BY Ian Dunn | January 12 | 0 COMMENTS print
Papal joy ahead of visit to Sri Lanka and the Philippines
Pope Francis anticipates his trip ahead of his departure tonight
Pope Francis has said he feels ‘joy’ at the prospect of beginning his trip to Sri Lanka and the Philippines this evening.
Speaking to an annual gathering of diplomats at the Vatican this morning the Pope said ‘this evening I will have the joy of setting off once more for Asia, to visit Sri Lanka and the Philippines as a sign of my interest and pastoral concern for the people of that vast continent’.
“To them and to their governments I wish to voice yet again the desire of the Holy See to offer its own contribution of service to the common good, to harmony and social concord,” he said. “In particular, I express my hope for a resumption of dialogue between the two Koreas, sister countries which speak the same language.”
The Pope will be welcomed in Sri Lanka tomorrow morning by the country’s new president, Maithripala Sirisena, who was only sworn in on Friday after beating the long-standing incumbent, Mahinda Rajapaksa.
During his three days in the country the Pope will canonise Sri Lanka’s first saint, Blessed Joseph Vaz, an Oratorian priest and missionary during the Dutch occupation of the 17th century on Wednesday at 8.30am (2.30am GMT).
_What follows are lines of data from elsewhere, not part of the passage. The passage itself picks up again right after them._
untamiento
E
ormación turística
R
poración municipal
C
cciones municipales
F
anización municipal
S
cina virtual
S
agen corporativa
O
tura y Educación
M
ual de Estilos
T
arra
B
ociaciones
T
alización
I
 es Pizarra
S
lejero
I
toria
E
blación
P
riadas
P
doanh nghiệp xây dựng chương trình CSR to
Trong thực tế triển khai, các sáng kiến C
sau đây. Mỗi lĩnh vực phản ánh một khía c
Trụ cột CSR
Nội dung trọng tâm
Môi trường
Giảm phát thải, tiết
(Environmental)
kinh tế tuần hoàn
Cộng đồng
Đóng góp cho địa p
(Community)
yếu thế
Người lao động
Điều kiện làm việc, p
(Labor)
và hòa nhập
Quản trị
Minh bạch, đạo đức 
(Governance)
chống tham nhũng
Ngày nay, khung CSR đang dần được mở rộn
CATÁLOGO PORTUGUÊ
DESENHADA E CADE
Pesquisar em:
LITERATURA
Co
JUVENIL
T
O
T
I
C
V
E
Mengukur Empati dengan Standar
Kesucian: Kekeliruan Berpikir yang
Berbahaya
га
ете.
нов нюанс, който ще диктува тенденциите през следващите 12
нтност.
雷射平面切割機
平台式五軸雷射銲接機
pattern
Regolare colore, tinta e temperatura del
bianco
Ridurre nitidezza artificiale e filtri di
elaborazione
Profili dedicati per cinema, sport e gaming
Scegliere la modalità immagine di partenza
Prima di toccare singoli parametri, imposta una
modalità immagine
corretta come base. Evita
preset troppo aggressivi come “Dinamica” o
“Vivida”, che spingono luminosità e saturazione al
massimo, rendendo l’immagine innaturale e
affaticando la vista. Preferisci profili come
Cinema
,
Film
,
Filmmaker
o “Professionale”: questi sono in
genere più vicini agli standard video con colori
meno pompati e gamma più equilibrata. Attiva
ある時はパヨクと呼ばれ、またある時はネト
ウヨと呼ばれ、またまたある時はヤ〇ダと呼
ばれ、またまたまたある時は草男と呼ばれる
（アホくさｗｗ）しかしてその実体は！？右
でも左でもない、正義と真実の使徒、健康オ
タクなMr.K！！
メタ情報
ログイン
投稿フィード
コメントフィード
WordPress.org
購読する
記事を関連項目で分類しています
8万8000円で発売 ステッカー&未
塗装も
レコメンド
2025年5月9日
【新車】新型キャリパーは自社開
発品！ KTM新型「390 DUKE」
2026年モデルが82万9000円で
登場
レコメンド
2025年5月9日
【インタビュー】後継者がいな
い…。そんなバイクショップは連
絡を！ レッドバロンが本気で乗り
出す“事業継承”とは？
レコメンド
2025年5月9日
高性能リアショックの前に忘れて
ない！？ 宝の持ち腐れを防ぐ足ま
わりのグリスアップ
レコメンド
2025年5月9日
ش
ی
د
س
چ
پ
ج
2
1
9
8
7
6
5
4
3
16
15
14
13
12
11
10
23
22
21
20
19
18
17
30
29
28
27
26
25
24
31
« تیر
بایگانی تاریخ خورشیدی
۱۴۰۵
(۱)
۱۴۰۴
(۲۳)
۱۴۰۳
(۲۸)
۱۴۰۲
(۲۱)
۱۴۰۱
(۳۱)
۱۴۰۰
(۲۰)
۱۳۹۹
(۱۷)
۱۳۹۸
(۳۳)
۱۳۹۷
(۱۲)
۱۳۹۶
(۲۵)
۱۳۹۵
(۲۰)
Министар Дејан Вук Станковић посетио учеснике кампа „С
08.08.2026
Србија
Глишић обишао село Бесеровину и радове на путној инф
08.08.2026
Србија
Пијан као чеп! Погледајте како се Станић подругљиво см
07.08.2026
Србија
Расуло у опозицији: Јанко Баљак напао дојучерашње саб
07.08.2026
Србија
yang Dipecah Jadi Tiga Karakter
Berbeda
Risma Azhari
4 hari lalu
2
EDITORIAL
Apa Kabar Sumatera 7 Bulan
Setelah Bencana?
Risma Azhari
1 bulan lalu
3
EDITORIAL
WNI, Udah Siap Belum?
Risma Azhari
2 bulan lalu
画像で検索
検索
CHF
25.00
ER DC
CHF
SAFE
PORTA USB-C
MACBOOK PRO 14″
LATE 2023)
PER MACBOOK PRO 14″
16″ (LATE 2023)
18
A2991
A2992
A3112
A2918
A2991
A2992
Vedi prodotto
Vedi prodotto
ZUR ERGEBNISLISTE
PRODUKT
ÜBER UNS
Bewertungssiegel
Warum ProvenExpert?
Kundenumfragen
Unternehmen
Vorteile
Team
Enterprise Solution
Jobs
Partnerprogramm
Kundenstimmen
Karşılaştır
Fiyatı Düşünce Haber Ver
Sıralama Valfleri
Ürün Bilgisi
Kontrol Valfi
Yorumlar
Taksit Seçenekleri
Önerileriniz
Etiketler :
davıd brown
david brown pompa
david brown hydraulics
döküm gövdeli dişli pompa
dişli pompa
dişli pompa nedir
He will also visit Sri Lanka’s most revered Marian shrine, the sanctuary of Our Lady of the Rosary at Madhu, in the north of the country later that day.
During his three days in the Philippines, meanwhile, the Pope will spend one day in Tacloban, the region devastated by typhoon Haiyan. He will have lunch with survivors and meet priests and religious at a cathedral wrecked by the typhoon.
In Manila Pope Francis will meet families whose members have been separated by economic migration and will address a gathering of young people.
The Pope is likely to draw millions of pilgrims during his trip. When St John Paul II visited the Philippines in 1995 his final Mass was attended by five million people.